7. DISOVERY OR MANAGEMENT OF PRE-EXISTING MATERIALS. The Customer recognizes that there may be conditions, contamination, substances, wastes or materials, hazardous or otherwise, known or unknown, including those that may be present at the time of, or discovered during the course of, the Services ("Pre-existing Materials or Conditions") at sites to be entered as part of the Services. All Pre-existing Materials or Conditions shall remain the property and responsibility of the Customer and the Customer acknowledges that YORK1 has neither created nor contributed to the existence of, nor has any charge, management or control over, any Pre-existing Materials or Conditions. The Customer agrees that the presence or discovery of any such Pre-existing Materials or Conditions shall constitute a changed condition for which YORK1 shall be fairly compensated. The Customer also acknowledges that some investigative procedures may carry the risk of release or dispersal of Pre-existing Materials or Conditions, even when exercising due care, and the Customer hereby waives any claim with respect thereto except to the extent of damages caused by YORK1’s gross negligence or willful misconduct. The Customer shall be solely responsible for complying with all Laws in connection with transportation, treatment, disposal, and management of Pre-existing Materials or Conditions. The Customer agrees to waive any claim against YORK1, and agrees to defend, indemnify, and hold YORK1 harmless from any claim or liability for injury or loss of any type arising from any Pre-existing Materials or Conditions.

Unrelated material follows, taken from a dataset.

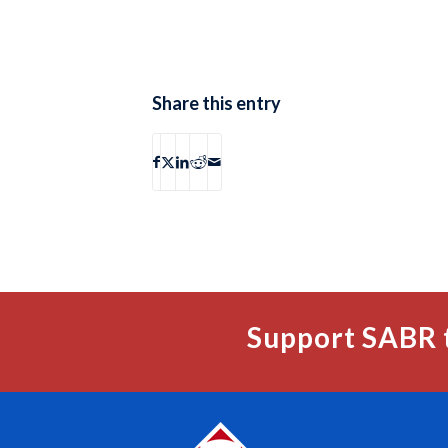
Share this entry
Support SABR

8. ASBESTOS HANDLING. The Customer agrees that it is solely responsible for all required packaging or containers, sealing, labelling and loading of any asbestos waste or asbestos containing material in connection with the Services, in accordance with applicable Law, including Regulation 347 and any Ontario Ministry of the Environment, Conservation and Parks guidelines.

9. REPORTING EXCESS SOIL WITH RPRA. With respect to Excess Soil, the Customer shall be solely responsible for submitting and updating any notice or information required to be submitted to the Excess Soil Registry maintained by the Resource Productivity and Recovery Authority under Regulation 406/19 and for satisfying all obligations on a project leader under Regulation 406/19, as applicable.

10. REGISTRATION AND MANIFESTS. The Customer shall be solely responsible for submitting a generator registration report and initiating the electronic manifest in the Hazardous Waste Program Registry (Resource Productivity and Recovery Registry) and submitting any fees in connection with any wastes as required under Reg. 347, including any Hazardous Waste or Liquid Industrial Waste, unless expressly agreed to otherwise in writing by York1 and subject to a separate written delegation agreement between the Customer and York1. The Customer shall at all times be identified as the generator of the waste in the Registry and on any manifest.